Gaza’s right to defend itself

Gaza’s right to defend itself

As I sat down to write this piece, the so-called “Operation Protective Edge” by the Israeli army had killed at least 425 Palestinians in the Gaza Strip. The majority of these casualties were civilians, including more than a 100 children, according to the figures by The New York Times. In return, some 13 Israeli soldiers were killed in addition to two Israeli civilians.

Had a Martian descended on our Earth right at this time and looked at these numbers, he would probably conclude that a shockingly unfair battle was going on. Had he spoken English, he would probably be further surprised by another level of unfairness: the way planet Earth’s prominent political leaders framed the conflict. One of them, a famous human being named Barack Obama, for example, had only spoken about “Israel’s right to defend itself,” only to add:

“No country on earth would tolerate missiles raining down on its citizens from outside its borders.”
Hearing this, our Martian friend could wonder why the inhabitants of Gaza had to tolerate missiles raining down from outside their borders – especially when these missiles were a 100 times deadlier than those rained down on Israel.
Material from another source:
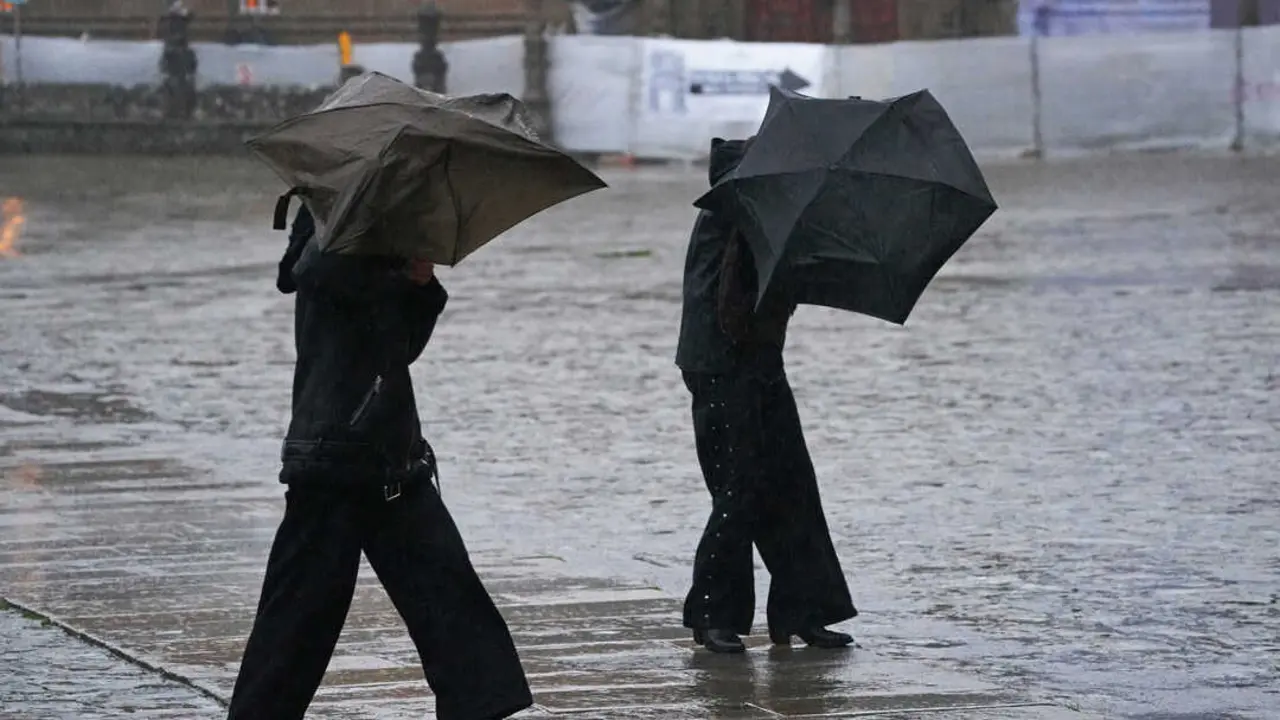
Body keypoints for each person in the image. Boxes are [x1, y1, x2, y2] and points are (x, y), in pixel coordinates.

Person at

If Israel had the “right to defend itself,” in other words, then why does Gaza not have the same right and receive confirmation from Mr. Obama or other masters of the blue planet?

If the answer to that question would be that Israel is a sovereign state that enjoys a seat at the United Nations, but Gaza is not, then things would probably become even more interesting for our Martian friend. He could check human sources, such as Wikipedia, to see why Israel enjoys statehood, while Palestine does not: Palestine never became a state, because Israel simply never allowed it to become one!

After seeing all this, our Martian friend would begin to grasp the nature of the ugly game in our Social Darwinian planet: Here, the mighty rules and their might creates rights for them. That is why only the mighty, and not the downtrodden, can enjoy “the right to defend itself.”

Personally speaking, however, I am of the naive persuasion that rights – such at the right to life – are absolute, regardless of the might behind them or the lack thereof. That is also why I value every single human life, whether it is Arab or Jewish. That is the reason why I have been against all attacks on Israeli civilians, such as suicide bombings or indiscriminate missiles. Similarly, I have always condemned anti-Semites, including a few bigoted idiots in Turkey who recently dared to argue, “Hitler was right.”

I condemn Israel’s ruthless bombardment of Arab civilians with the same spirit. Publicity terms like “collateral damage” don’t blind my eyes, especially when the damage is nothing but predictable and recurrent. I know, after all, that “terrorism” is perpetrated by not only non-state actors, but also states. Israeli General Oren Shachor even offered “Terrorism 101” logic when he unabashedly said: “If we kill their families that will frighten them.”

That is why, in my view, the poor Gazans have a right to defend themselves as much as their mighty neighbors do. I just think they should rely on not military might, but the civil and thus moral high-ground that will highlight their rightness, just like the way Mahatma Gandhi did in the face of British colonialism. Then the Gazans could help even the most blinded human beings, many of those who live in Washington, to realize and become ashamed of the staggering injustice in which they have been complicit.